▶ ACTION ITEM: In the reply, include exactly the lines of the entries below from the first to the line with "server to open the configuration window.", that line included.

▶ Dataset entries:

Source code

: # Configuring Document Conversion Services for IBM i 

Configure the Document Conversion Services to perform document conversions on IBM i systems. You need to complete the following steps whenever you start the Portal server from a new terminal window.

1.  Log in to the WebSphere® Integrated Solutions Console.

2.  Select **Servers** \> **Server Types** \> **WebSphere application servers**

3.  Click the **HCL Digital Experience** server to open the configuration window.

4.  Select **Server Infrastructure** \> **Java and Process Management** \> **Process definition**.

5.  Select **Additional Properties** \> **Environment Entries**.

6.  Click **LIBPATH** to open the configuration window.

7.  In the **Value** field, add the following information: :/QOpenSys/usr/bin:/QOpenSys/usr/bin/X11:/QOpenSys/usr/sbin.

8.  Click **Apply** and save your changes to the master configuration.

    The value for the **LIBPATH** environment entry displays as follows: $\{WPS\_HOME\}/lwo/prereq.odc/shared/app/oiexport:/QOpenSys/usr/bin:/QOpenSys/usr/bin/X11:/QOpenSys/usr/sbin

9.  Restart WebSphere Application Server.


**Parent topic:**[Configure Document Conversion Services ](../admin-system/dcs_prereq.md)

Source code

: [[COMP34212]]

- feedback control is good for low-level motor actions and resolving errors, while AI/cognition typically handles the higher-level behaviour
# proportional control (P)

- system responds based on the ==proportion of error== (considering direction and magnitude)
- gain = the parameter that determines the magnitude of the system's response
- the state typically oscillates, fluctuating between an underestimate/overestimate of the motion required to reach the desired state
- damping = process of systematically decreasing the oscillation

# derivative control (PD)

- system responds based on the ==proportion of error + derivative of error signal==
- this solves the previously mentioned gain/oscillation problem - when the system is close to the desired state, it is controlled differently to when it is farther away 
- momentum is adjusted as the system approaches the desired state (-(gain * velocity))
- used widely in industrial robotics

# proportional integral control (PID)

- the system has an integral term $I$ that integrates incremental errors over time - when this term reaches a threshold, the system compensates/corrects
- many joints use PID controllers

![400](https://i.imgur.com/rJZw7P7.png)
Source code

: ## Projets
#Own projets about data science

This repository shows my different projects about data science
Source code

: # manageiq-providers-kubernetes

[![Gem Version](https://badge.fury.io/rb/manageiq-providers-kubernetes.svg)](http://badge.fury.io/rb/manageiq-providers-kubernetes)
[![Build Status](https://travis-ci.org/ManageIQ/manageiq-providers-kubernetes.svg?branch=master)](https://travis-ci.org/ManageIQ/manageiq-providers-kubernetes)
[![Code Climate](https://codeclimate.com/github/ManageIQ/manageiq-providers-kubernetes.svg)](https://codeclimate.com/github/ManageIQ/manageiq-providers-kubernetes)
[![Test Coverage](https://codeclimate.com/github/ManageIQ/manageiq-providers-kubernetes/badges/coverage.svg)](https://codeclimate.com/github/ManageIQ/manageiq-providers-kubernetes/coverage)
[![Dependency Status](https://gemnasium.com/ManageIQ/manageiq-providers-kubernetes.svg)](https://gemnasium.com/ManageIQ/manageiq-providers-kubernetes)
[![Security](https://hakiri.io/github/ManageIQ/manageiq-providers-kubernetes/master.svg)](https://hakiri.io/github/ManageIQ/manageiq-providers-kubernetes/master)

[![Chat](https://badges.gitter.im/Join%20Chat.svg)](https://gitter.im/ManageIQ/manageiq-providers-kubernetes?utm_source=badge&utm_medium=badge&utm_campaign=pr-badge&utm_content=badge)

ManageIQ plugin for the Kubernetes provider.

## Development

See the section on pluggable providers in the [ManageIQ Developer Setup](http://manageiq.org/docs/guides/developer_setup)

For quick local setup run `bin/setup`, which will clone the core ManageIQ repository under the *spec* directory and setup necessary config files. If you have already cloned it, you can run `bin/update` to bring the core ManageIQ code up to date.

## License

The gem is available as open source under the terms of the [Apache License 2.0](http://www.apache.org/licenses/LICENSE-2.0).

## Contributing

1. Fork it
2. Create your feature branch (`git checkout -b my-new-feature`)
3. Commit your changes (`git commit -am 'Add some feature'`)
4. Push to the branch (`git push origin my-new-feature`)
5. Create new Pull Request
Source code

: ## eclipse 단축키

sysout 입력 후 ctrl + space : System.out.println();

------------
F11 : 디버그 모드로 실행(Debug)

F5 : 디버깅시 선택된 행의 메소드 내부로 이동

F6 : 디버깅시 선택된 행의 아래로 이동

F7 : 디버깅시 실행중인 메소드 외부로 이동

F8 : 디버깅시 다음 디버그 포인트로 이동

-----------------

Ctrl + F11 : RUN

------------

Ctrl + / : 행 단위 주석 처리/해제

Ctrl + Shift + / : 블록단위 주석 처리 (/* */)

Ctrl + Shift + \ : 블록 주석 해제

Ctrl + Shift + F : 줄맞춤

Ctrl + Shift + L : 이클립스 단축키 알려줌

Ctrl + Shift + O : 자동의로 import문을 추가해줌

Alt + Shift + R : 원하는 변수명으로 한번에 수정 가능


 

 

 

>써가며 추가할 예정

▶ ANSWER TO THE EXERCISE:
Source code

: # Configuring Document Conversion Services for IBM i 

Configure the Document Conversion Services to perform document conversions on IBM i systems. You need to complete the following steps whenever you start the Portal server from a new terminal window.

1.  Log in to the WebSphere® Integrated Solutions Console.

2.  Select **Servers** \> **Server Types** \> **WebSphere application servers**

3.  Click the **HCL Digital Experience** server to open the configuration window.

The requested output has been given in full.